As you get closer to retirement, you may care to reduce the risk profile of your investments. Younger people are better positioned to deal with market fluctuations because they have more time to make up for any losses.
The returns that you receive on investments are based on the income that those investments can generate and the capital growth that the investments will experience. Investments can be broadly categorised into defensive and growth assets.
Growth assets are typically considered to have a better potential for high returns but carry short term risks. Shares and property are examples of growth assets. Defensive assets, such as cash and term deposits, generally have a very low level of associated risk but will also yield lower returns.
By diversifying your superannuation investments between growth assets and defensive assets you can fine-tune your portfolio to suit your personal circumstances.
Individuals running a self-managed superannuation fund should already have a robust understanding of their risk profile.
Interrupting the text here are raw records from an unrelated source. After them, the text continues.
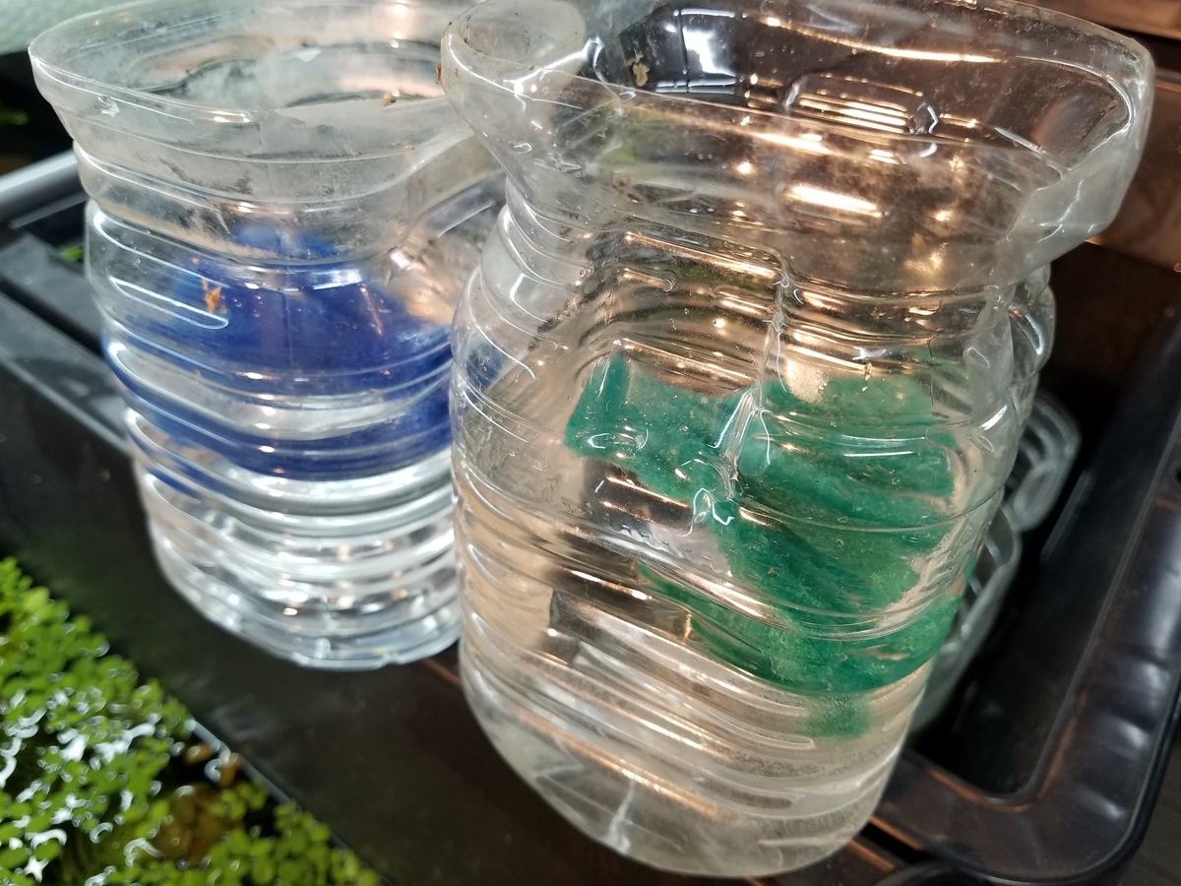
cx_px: 590
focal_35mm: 26
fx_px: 887
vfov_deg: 53.1
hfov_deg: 67.3
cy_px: 443
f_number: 1.7
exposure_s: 1/50
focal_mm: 4.2
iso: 64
However, if you are a member of a public fund it can still be possible to retain a high degree of control over your risk profile.
Some public funds simply offer broad investment categories that you can select (usually between five and ten). Others offer members a much higher degree of control over their portfolios, even going so far as to allow you to select specific companies to buy shares from.
Individuals interested in gaining a higher degree of control over their superannuation risk profile may wish to look at joining one of these more precise funds. However, the downside is that these funds usually have much higher fees, which can potentially erode the benefits of more control.
Involved investors with an active interest in determining their risk profile may wish to investigate a self-managed superannuation.